Wed Aug 17 10:22:28 CDT 1994

   The availability of electronic and on-line gazetteers is certainly a
great advance and makes life much easier for those of us dealing with
specimen-based data.  However, I get the feeling that the connection between
the actual biological object we have in hand and the information returned
from the gazetteer has become obscured.

   As I see it, the information that is critical is the actual spot on the
ground where the specimen came from.  What we need is to document that spot
as accurately and unambiguously as possible.  There are several methods to
do this, with the most common being to reference a grid system (e.g.
latitude/longitude) or to refer to some identifiable, named place (e.g. a
town, river, or mountain).  In the past, the system used was as much a
matter of convenience as anything: named places were relatively easy to get
and close enough to the actual spot for 99% of the scientific studies being
undertaken.  Today, the use of computer analysis and the large amounts of
data available make coding with reference to a map-grid system essential.
Thus the emphasis on geocoding old place-name based records with lat-long.

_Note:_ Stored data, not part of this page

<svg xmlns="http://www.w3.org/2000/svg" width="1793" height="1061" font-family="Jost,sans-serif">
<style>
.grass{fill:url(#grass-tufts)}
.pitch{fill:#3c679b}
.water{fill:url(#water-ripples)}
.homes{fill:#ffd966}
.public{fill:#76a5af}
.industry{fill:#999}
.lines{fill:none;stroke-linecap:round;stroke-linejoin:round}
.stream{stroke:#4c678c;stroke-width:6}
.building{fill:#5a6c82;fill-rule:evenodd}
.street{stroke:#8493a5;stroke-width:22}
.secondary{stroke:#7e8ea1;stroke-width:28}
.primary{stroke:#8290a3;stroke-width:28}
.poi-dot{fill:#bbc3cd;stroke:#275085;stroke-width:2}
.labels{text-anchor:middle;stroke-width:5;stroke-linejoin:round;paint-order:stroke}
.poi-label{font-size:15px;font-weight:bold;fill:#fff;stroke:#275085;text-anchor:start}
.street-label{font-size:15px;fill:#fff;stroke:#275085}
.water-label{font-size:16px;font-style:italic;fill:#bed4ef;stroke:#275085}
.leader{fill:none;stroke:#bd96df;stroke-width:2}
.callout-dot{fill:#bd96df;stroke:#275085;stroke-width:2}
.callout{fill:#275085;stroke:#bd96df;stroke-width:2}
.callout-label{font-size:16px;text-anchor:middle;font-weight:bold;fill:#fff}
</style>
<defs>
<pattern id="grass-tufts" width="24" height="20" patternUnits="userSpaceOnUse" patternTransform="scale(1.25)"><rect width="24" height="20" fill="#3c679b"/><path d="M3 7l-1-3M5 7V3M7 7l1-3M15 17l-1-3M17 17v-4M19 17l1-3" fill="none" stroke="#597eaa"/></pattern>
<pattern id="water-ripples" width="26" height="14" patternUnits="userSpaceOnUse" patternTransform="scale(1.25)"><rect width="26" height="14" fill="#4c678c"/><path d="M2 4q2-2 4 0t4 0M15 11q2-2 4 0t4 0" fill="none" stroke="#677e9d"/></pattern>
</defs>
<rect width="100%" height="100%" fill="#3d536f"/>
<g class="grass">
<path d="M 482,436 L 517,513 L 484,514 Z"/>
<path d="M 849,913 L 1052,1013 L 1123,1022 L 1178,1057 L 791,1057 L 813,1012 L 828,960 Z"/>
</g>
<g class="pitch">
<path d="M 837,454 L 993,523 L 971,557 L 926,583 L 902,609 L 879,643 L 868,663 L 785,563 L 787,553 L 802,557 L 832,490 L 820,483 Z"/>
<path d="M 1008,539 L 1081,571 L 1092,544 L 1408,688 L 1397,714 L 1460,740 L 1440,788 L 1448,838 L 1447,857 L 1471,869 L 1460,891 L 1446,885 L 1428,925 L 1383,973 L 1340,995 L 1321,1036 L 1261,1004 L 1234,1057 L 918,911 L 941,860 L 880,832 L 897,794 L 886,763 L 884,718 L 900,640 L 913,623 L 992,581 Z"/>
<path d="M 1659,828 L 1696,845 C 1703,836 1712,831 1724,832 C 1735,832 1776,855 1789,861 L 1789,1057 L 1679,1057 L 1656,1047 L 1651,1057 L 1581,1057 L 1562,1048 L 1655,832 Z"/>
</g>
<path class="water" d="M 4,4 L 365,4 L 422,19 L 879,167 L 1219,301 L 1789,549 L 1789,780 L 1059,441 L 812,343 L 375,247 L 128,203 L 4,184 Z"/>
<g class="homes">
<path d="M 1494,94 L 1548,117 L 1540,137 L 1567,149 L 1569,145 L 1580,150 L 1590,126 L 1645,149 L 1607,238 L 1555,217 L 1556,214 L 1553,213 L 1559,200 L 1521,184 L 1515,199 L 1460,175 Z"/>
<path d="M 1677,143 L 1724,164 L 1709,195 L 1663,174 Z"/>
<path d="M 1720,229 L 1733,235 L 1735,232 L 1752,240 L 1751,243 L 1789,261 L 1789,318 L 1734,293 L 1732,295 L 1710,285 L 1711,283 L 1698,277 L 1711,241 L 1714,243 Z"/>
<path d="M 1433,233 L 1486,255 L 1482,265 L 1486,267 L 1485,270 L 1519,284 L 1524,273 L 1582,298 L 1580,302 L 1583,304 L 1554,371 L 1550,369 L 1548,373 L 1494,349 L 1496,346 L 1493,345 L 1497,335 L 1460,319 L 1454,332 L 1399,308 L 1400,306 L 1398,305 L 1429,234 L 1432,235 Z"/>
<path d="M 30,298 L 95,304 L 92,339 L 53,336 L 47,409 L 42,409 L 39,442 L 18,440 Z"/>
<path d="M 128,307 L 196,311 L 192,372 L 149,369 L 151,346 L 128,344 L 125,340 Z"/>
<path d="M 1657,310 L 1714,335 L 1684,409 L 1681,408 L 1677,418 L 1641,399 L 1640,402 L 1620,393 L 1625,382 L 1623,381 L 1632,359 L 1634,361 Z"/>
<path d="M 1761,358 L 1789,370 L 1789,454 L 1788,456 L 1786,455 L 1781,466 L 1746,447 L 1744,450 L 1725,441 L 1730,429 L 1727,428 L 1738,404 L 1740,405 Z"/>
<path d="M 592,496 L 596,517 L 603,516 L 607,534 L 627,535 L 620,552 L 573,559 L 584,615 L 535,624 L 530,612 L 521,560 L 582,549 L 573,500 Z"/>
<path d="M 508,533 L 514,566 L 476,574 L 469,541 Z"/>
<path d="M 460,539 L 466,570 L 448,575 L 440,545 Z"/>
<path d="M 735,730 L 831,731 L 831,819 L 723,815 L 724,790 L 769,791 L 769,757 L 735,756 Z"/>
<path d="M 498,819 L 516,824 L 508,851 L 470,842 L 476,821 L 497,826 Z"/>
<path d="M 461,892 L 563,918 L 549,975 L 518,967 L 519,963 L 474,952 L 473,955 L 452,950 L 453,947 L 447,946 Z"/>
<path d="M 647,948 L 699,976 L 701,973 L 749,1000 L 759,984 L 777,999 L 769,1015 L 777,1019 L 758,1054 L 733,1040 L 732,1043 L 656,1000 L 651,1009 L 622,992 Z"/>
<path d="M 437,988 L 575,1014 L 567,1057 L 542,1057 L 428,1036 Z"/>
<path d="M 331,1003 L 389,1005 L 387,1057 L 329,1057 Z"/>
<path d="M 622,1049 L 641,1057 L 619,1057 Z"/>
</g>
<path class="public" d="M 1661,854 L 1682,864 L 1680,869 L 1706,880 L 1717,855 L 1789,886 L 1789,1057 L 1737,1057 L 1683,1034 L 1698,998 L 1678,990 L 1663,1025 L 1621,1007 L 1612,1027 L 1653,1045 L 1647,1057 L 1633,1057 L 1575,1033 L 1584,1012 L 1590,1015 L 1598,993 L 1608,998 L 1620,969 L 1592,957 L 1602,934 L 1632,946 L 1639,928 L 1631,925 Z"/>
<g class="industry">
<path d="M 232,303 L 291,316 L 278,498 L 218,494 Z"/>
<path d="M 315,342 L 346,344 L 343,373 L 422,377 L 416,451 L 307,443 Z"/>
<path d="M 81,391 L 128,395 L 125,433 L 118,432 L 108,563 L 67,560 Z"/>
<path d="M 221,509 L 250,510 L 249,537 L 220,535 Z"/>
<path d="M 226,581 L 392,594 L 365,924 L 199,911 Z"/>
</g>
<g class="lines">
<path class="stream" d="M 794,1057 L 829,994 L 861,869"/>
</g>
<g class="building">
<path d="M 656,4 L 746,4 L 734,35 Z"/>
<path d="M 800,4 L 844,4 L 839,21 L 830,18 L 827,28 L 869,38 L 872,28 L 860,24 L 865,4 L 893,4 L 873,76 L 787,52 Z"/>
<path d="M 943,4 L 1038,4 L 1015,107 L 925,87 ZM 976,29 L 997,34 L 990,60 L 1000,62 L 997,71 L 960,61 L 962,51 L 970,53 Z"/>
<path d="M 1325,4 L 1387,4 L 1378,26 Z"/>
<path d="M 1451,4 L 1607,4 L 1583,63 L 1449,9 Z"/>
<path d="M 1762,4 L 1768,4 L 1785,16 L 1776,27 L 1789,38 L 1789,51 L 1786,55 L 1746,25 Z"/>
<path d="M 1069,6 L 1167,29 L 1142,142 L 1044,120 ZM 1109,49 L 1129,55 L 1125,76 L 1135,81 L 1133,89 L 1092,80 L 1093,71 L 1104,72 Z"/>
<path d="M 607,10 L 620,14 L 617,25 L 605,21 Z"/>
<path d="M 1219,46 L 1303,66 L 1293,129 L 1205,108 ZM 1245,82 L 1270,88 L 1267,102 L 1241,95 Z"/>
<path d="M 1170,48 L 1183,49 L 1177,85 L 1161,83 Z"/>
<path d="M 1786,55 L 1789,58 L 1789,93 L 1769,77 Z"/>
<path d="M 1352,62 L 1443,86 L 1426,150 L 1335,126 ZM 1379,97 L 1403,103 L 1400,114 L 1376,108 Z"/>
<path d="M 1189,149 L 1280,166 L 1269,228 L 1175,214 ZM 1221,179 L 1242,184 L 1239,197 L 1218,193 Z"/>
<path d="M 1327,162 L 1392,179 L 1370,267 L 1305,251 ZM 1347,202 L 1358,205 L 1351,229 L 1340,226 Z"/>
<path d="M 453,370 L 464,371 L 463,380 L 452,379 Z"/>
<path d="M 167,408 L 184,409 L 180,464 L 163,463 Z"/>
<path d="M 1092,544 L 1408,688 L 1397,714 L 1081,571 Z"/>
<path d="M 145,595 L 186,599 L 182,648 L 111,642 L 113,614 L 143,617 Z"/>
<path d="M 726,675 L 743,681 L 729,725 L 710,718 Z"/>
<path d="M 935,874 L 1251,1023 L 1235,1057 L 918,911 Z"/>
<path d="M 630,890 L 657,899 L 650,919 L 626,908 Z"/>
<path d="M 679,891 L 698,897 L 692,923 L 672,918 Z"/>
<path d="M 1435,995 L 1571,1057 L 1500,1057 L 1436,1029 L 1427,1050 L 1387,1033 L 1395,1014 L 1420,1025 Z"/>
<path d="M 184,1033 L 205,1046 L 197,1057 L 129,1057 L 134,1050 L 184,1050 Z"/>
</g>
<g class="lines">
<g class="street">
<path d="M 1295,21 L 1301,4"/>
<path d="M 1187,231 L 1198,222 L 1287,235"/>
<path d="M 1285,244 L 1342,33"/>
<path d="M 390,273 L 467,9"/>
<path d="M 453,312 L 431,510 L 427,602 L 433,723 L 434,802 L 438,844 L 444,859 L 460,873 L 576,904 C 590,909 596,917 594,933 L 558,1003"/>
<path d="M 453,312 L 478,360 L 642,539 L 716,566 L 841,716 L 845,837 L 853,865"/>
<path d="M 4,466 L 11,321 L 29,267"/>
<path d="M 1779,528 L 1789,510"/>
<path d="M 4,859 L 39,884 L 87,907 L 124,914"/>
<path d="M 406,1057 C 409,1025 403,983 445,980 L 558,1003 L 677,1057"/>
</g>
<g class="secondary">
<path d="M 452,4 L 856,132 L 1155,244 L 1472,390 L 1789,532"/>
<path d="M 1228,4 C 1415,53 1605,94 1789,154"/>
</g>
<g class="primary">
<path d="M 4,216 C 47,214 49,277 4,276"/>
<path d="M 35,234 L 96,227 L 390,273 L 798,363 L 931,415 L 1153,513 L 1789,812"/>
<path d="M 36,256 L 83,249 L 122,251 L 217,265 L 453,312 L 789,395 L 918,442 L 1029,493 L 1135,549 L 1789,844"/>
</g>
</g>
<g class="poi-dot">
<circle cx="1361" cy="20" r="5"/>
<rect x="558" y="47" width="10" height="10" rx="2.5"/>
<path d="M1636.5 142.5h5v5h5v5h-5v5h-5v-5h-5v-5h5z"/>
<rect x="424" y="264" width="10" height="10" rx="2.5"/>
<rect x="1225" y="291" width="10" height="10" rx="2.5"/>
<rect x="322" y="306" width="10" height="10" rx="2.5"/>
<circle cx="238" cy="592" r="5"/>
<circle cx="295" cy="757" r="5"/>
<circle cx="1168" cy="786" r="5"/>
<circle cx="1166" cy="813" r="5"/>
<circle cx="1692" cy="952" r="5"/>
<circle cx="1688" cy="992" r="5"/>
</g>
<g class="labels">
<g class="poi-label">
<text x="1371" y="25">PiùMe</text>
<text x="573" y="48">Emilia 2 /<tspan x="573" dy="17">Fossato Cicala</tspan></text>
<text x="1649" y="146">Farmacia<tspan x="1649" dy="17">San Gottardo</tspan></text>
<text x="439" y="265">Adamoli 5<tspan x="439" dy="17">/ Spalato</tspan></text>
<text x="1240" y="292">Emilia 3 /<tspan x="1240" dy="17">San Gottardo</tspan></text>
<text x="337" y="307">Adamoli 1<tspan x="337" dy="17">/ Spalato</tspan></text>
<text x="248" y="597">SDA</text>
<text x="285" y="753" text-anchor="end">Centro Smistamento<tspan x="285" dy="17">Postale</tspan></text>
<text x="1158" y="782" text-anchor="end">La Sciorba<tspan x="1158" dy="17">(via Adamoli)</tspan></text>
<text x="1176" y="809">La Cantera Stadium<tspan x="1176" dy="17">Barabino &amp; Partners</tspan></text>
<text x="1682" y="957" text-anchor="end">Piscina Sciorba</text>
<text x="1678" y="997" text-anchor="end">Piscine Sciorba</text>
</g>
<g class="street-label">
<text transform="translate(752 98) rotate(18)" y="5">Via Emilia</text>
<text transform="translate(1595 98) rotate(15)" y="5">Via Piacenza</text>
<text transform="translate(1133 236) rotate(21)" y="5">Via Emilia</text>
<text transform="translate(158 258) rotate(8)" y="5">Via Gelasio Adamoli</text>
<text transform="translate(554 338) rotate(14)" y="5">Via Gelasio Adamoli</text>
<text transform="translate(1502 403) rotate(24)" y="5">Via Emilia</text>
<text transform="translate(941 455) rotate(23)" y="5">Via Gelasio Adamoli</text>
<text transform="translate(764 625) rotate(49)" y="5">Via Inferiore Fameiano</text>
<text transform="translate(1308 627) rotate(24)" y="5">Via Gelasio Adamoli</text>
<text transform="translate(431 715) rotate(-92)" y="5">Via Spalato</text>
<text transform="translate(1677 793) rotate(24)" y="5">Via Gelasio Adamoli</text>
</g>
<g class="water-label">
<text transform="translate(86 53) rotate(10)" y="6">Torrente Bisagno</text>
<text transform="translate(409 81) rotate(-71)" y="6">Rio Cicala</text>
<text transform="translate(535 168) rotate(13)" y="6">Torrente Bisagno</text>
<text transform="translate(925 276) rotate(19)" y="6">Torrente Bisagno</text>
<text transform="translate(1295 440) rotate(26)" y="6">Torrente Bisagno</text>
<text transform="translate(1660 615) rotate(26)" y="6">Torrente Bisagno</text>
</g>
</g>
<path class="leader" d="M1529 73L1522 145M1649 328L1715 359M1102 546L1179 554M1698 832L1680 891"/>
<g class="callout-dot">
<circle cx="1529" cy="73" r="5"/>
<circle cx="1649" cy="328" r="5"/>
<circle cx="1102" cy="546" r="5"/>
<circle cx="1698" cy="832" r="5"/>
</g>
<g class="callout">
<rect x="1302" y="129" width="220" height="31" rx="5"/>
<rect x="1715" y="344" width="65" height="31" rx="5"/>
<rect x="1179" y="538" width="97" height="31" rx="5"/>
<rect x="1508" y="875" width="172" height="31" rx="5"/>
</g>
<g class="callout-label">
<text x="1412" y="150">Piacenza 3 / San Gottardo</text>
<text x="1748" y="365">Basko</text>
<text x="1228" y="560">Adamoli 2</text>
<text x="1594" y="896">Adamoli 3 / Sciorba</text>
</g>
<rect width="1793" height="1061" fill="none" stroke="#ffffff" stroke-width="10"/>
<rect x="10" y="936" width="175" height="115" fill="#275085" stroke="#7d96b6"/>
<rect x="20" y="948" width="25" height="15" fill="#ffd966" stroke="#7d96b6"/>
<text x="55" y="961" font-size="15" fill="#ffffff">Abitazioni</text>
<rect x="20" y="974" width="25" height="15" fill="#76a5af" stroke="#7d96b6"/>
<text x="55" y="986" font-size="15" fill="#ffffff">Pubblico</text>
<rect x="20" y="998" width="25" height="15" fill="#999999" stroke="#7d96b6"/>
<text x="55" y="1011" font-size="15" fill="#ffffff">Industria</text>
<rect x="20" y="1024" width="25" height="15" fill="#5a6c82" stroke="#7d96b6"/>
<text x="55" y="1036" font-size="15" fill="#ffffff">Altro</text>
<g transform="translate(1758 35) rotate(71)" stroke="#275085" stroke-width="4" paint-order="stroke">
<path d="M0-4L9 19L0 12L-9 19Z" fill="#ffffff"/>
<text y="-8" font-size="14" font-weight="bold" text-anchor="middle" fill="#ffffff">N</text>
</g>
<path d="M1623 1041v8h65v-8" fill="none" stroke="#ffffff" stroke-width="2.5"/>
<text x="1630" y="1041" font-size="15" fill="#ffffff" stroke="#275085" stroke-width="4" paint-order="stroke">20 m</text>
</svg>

   The problem I've run into while doing this geocoding is that many of the
old place-name based records don't translate directly without introducing a
significant amount of error.  For example, it's common to have specimens
reported as from "10 miles north of Town X".  It's very tempting to look up
Town X in the gazetteer, calculate an offset for 10 miles north, modify the
latitude, and call it good.  It's quick, easy and probably pretty close.
Unfortunately, this can give a false sense of accuracy for the location.  As
often as not, checking a detailed map will show that the road that leads out
of Town X to the north actually goes northwest, not north, and that there is
no easy access to the area directly north of the town.  We now have two
possibilities: First, the collector actually drove northwest out of town for
10 miles, pulled off on the side of the road and picked up the specimens; or
second, that they actually did travel over hill and dale exactly 10 miles on
compass bearing 0 degrees from the centre of town and collected on that
apparently random spot in the middle of nowhere.  Having been around insect
collectors for a few years now I would say that the first scenario is much
more likely.

    Collecting from rivers posses the same sort of problem.  The chances are
very high that collecting will be done near where a road crosses the river,
and this can only be determined from a very specific data label or by having
a look at a map.  The use of a gazetteer is especially risky in this case
because the mapping agency who geocoded the river will pick a biologically
arbitrary spot to represent the river in their gazetteer and it's unlikely
that will correspond to likely collecting points on the river.

    In summary, here is what I've found after geocoding some 20,000 ant
records from Australia.  On-line gazetteers are a great research tool and
can save a tremendous amount of time.  However, they are only a tool and
what is critical is the actual spot on the ground where the specimen came
from, and this is independent of the quality or completeness of any
gazetteer.  Also, every locality record has some level of error associated
with it (even GPS boxes have errors, even if they are only on the order of
metres).  It is very helpful (and more honest) to include some error
estimate along with the geocoded data.  This is especially important if the
records are going to be used for environmental modelling or if GIS systems
are going to be used to draw conclusions from the data (for example, to
estimate the elevation or vegetation type from the lat/long. alone).  It's
important to know that a locality originally recorded as "New York City"
could be anywhere within a 30 mile radius, while "35.34'51"S 147.28'10"E" is
probably within a few metres of the actual spot on the ground.